With the market experiencing heightened volatility in 2026, a number of high-quality names are trading below their recent highs.
While disappointing for existing shareholders, this weakness could give the rest of us a chance to build positions in companies with strong long-term potential.
Here are three Australian share ideas that could be worth considering with a $2,500 investment right now.

Image source: Getty Images
Pro Medicus Ltd (ASX: PME)
The first Australian share that continues to stand out is Pro Medicus.
Rather than competing across the entire healthcare software landscape, the company has focused on doing one thing exceptionally well. Its imaging platform is designed for speed and efficiency, which has helped it win contracts with some of the world's largest healthcare providers.
This focus has allowed it to build a premium product that commands strong margins and long-term contracts. Once embedded, its software becomes difficult to replace, giving the business a durable revenue base.
With healthcare systems increasingly prioritising productivity and workflow improvements, Pro Medicus appears well placed to continue expanding its footprint.
REA Group Ltd (ASX: REA)
Another Australian share that could be a smart pick is REA Group.
It has built a dominant position in online property listings, but what makes it particularly interesting is how it continues to deepen its role in the property ecosystem.
Beyond listings, REA is increasingly monetising its audience through data-driven products, advertising solutions, and financial services. This allows it to extract more value from each property transaction without needing a large increase in listings volumes.
Even in softer property markets, this model can support growth by lifting yields per listing and expanding into adjacent services.
With strong brand recognition and a highly engaged user base, REA remains a powerful platform business.
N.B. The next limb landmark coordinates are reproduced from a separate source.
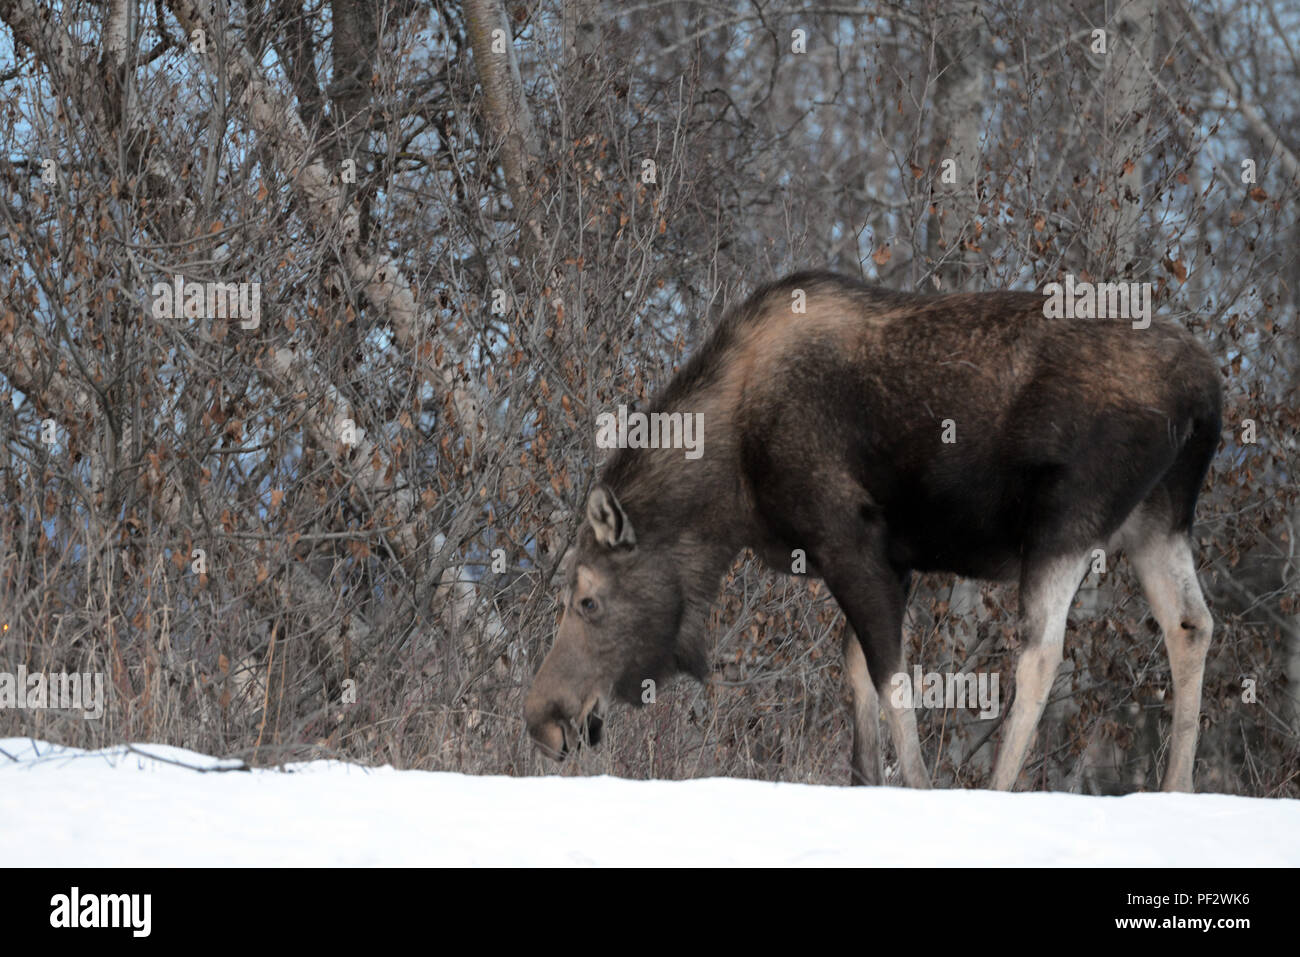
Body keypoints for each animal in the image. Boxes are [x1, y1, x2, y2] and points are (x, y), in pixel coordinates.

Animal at [522, 270, 1222, 790]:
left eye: (587, 599)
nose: (542, 717)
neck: (729, 485)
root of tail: (1205, 393)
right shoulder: (893, 558)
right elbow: (858, 675)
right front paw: (865, 781)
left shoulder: (848, 541)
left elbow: (892, 677)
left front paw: (916, 785)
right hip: (1159, 520)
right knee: (1191, 624)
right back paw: (1177, 787)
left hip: (1066, 521)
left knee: (1042, 651)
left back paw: (1000, 788)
TechnologyOne Ltd (ASX: TNE)
A final Australian share to consider is TechnologyOne.
The enterprise software provider has been quietly building momentum through its transition to a cloud-based model. This shift is changing the shape of its revenue, making it recurring and predictable over time.
Rather than chasing rapid expansion, TechnologyOne has focused on steadily increasing its customer base across government, education, and corporate sectors.
This disciplined approach has supported consistent growth while maintaining profitability, which is relatively rare among software companies.
As more organisations move their operations to the cloud, TechnologyOne's long-standing relationships and industry-specific solutions could continue to drive adoption.